The New Beach House Album Is Their Best Yet

Photo: Sub Pop/Bella Union/Mistletone

For a band 14 years and seven albums into their career, the Beach House experience can only be described as phenomenally untroubled. The personal turbulence and aesthetic sputters that come to plague virtually all bands seem to have passed Victoria Legrand and Alex Scally by completely. Everything has fallen into place for them at exactly the right time; their superb new LP 7 only confirms the impression, by now long established, of an exceptionally fortunate concordance.

They met, both freshly accredited by liberal arts colleges, in Baltimore. Legrand (Vassar ’03), a lapsed actress with roots in France and Philadelphia, played piano and sang; Scally (Oberlin ’04), a Baltimore native, programmed drum machines and played guitar. The aptness of their partnership was immediately clear to both; before long it became clear to the wider world. Hazy soundscapes, charged with winning harmonies and presided over by Legrand’s majestic vocals, were how they identified themselves. It was hardly an unprecedented sound, but the two were inventive enough to work fresh variations on it — to attach a new wing, so to speak, to the existing dream house.

Of course they happened on the perfect name for their act: with its intimations of dazed, luxuriant relaxation in the proximity of ceaseless waves, the beautiful appeal of Beach House was impossible to overlook. Their good fortune even extended to their reception: between the prestigious and easily legible indie heritage (Mazzy Star, Cocteau Twins, any shoegaze band you like) behind them and their impeccable self-presentation, Beach House was precisely the kind of band that Pitchfork was created to laud, and they happened to emerge exactly while the website’s influence was ballooning to huge proportions.

From 2006’s Beach House on, the albums came and went like moods: not quite big, but always big enough. The albums could never be reduced to each other, but the adjustments between them were always minor, and always tasteful.

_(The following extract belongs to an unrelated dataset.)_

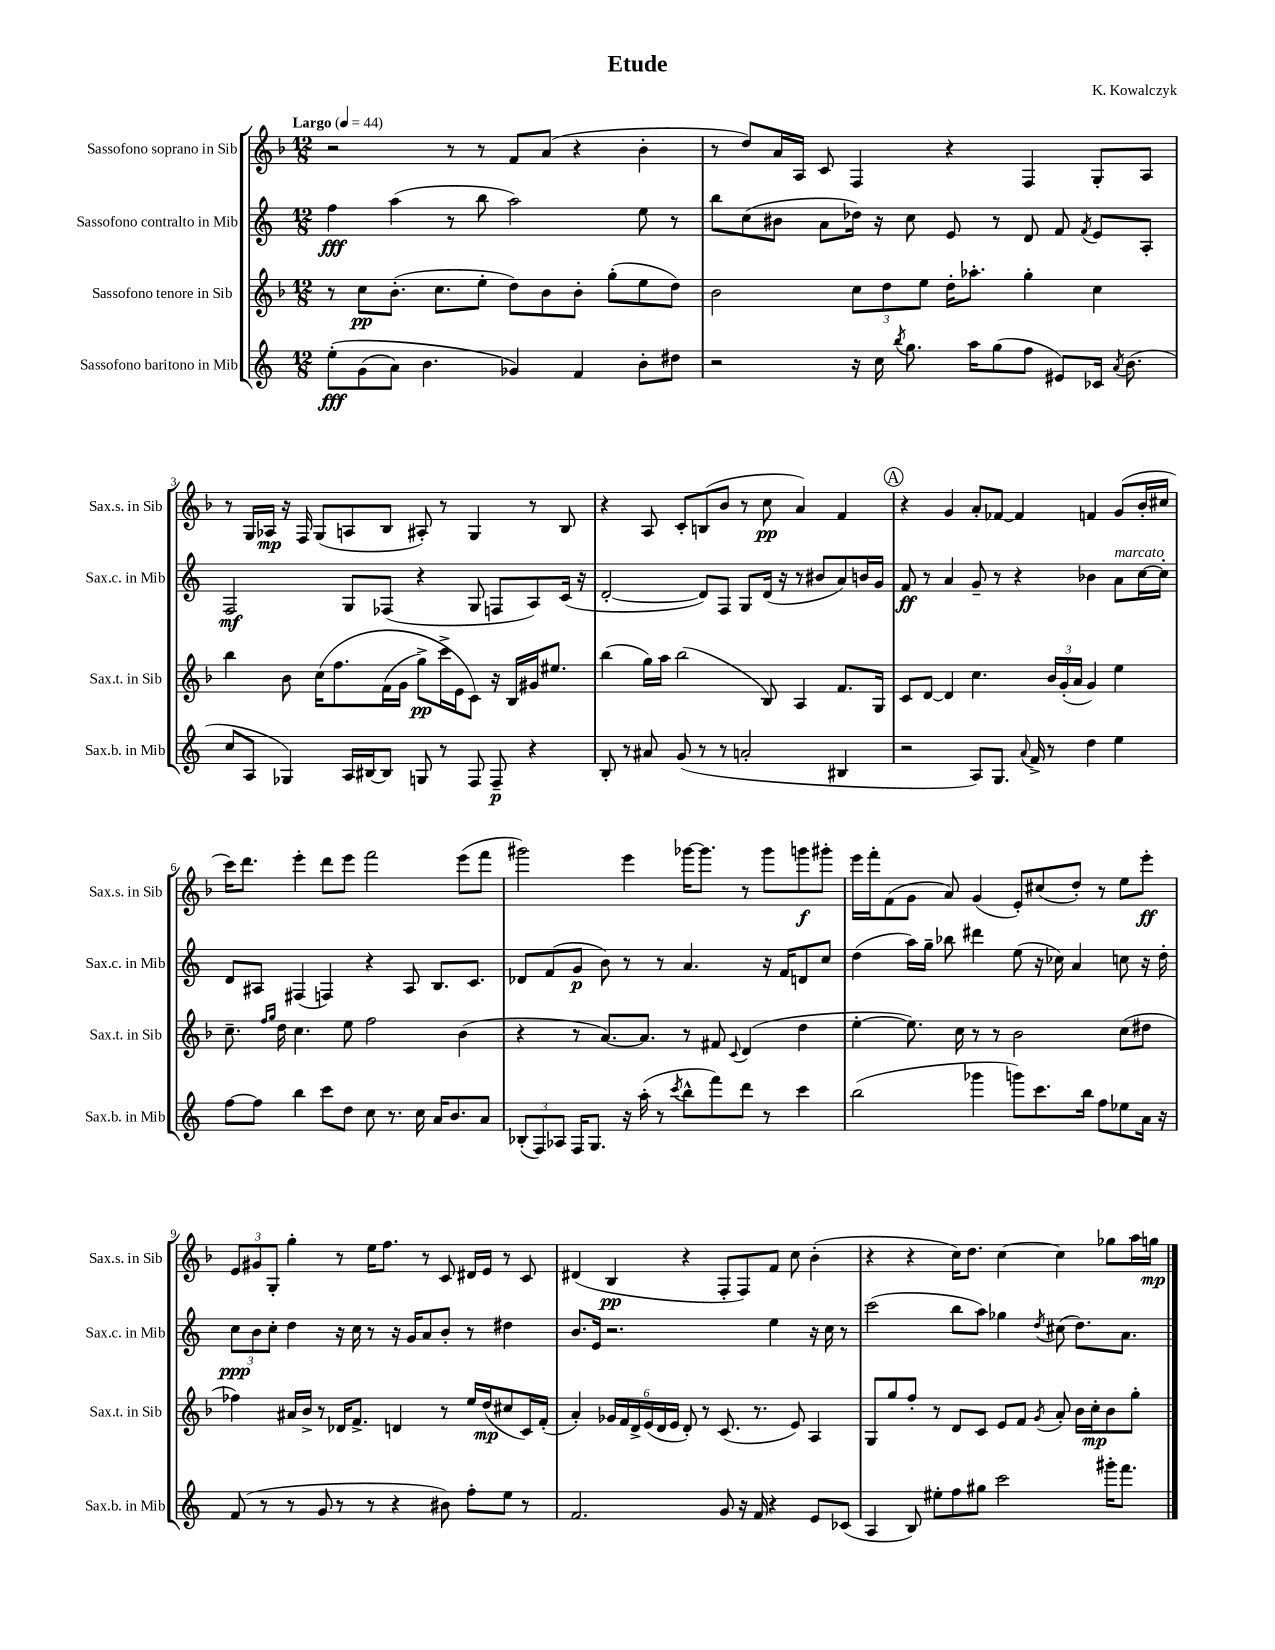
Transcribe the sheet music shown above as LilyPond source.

The affective intensity has been especially consistent. Except on rare occasions, like their 2010 album Teen Dream, the sound of Legrand’s voice tends toward dissociation: instead of inhabiting them fully, she always seems to hover a few feet above the images and narratives her lyrics name, an effect greatly accentuated by the blur of ever-present reverb. The feeling of the Beach House sound is, in this sense, an abstract experience: it’s the pleasure of being emotionally stable. Even when they named a 2015 album Depression Cherry, it was hard to make out any angst or misery through the billowing synths; if anything, we thought of vivid red, a cool sweet taste, the proximity to cheery.

When even depression feels rich in spirit, something probably needs to change. The cushioned surfaces that typified 7’s six predecessors had served, I suspect, an antidepressant function: the vaporous resonance, in its deferral of meaning, canceled out any potential sources of stress. For the polished hordes of fresh liberal arts majors experiencing some combination of hazardous emotion and economic insecurity between 2006 and 2015, Beach House’s music served as a potent reminder that the good life was still in reach, still affordable.

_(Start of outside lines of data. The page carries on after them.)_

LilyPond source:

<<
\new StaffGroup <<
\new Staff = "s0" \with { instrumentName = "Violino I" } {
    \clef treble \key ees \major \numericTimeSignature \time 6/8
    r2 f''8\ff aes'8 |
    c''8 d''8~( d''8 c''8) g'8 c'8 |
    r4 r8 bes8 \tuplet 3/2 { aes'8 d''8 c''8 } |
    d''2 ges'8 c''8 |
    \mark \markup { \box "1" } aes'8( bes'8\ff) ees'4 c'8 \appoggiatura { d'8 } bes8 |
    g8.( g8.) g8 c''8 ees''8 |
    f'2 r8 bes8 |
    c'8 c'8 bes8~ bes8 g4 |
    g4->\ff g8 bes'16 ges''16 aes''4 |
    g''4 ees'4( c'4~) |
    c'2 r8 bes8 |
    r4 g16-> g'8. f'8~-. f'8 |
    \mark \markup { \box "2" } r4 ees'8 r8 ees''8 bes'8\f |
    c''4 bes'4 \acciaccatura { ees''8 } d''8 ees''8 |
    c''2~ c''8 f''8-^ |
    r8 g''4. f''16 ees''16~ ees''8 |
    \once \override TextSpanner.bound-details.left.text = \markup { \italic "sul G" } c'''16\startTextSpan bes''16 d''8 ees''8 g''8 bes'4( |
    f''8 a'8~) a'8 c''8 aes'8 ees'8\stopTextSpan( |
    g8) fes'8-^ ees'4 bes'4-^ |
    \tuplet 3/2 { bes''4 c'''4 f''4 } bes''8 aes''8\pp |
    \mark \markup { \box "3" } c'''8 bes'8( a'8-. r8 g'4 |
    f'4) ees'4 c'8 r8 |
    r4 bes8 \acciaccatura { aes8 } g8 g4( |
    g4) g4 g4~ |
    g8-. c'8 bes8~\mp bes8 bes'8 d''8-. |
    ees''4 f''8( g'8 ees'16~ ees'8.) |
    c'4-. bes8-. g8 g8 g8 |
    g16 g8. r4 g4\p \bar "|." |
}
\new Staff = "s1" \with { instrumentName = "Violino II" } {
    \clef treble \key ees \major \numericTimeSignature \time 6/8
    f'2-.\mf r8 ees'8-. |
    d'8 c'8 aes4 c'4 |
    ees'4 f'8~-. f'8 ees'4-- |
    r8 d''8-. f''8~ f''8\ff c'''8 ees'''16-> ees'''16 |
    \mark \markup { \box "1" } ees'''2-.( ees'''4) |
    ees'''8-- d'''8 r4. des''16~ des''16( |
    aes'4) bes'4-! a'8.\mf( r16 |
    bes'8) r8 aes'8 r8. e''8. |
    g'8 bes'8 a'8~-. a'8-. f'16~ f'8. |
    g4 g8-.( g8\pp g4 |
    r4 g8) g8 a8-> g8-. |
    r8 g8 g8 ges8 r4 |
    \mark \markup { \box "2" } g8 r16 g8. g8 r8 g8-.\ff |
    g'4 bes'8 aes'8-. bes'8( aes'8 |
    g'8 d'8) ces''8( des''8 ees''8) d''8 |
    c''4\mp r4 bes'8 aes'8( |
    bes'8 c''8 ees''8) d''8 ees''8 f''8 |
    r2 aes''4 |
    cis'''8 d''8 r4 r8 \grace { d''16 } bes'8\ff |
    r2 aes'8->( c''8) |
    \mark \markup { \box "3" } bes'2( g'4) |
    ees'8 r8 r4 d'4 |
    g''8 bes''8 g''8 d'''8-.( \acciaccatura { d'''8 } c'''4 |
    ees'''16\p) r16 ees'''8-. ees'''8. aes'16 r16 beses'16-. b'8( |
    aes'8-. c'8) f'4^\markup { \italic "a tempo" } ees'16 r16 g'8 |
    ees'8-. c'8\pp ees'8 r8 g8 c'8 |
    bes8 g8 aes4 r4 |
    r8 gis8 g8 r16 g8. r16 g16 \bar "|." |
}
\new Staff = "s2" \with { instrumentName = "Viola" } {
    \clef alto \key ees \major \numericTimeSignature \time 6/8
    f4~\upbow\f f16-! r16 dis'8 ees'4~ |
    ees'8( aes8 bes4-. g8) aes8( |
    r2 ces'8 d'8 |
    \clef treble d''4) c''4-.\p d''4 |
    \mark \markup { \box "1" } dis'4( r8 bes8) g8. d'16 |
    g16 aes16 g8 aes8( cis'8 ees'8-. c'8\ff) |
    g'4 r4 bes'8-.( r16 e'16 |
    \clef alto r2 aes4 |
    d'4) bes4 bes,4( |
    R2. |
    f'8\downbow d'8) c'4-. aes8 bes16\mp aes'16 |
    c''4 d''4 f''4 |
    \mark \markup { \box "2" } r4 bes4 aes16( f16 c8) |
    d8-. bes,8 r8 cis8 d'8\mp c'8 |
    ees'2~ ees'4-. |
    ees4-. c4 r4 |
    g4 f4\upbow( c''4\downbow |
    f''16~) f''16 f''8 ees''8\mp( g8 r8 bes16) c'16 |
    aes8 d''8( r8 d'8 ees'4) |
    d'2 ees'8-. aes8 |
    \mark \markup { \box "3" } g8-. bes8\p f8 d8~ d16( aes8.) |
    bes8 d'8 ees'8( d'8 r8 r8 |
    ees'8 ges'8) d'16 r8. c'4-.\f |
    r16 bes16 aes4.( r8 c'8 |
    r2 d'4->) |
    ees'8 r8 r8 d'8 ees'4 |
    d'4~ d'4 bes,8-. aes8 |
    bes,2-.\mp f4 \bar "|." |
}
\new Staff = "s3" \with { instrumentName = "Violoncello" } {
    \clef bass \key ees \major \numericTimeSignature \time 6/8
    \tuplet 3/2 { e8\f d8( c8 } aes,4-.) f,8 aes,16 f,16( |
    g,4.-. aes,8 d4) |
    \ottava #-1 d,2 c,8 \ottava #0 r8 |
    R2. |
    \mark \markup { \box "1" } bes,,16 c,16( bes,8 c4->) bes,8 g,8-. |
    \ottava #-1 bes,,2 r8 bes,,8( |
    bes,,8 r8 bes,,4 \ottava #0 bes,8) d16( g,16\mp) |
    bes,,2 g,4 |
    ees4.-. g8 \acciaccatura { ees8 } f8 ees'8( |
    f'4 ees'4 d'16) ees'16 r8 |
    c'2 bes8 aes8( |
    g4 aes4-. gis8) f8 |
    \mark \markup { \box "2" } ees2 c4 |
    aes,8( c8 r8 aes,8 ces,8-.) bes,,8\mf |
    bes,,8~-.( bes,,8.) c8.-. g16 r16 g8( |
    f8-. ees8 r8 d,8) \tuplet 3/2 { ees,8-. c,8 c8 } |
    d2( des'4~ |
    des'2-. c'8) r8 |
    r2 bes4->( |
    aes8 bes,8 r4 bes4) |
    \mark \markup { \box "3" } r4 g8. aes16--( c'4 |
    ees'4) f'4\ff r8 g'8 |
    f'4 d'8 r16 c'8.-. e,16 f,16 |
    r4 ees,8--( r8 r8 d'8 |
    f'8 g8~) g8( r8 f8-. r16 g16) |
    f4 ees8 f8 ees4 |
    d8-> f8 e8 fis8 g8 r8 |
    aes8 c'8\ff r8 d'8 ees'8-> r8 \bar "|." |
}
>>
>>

In a new era defined by the impossibility of comfort and ease, the music will necessarily change, and it’s to Legrand and Scally’s credit that they recognize as much: remarking on the creative process behind 7, they stated that the “societal insanity of 2016-17 was also deeply influential, as it must be for most artists these days.” True to their word, the lyrics on 7 are more frostbitten than usual, the band’s customary cool lowering into colder spaces: a kind of bleakness seeps into the language of “darkened, dead-end rooms” and “the cold […] like a tomb.” But since the meanings still drift away faster than they can be registered, the more important impact comes at the sonic level, where textures harder than any on their prior albums present themselves repeatedly.

Commanded by Peter Kember, a.k.a. Sonic Boom from Spacemen 3, the production swaps out the ambience of clouds and waves for something clearer, more edged and more spacious. The guitars still float, but now, at times, they also grind (“Dive”) and sting (“Lemon Glow”). The drum machines have been swapped out for the band’s live drummer, James Barone, and the gain in vitality is palpable. Certain tracks (“Black Car”) sport trap-adjacent drums, the skeletal clicks imparting a new, jittery dynamism; more traditional rock beats (“Dark Spring”) surge crisply forward. The shoegaze comparisons are more convincing now; the gentle, crunching echoes of My Bloody Valentine on “Pay No Mind” are unmistakable. There’s also, in the spectacle of Legrand’s chilled, borderline stoned, meditations on feminine images and glamour, a distinct trace of Lana Del Rey’s Honeymoon. I’m not sure if 7 qualifies as a darkly, directly political album (there’s nothing to gain from framing it that way), but the darkness and directness of its sound, combined with Legrand’s customary sibylline vocals, add up to something welcome and unprecedented in the Beach House catalogue — their best album in an already impressive set. The life of leisure has always been filled with harsher shadows: by reflecting on their existence, Legrand and Scally have created their truest, most uneasy vision yet.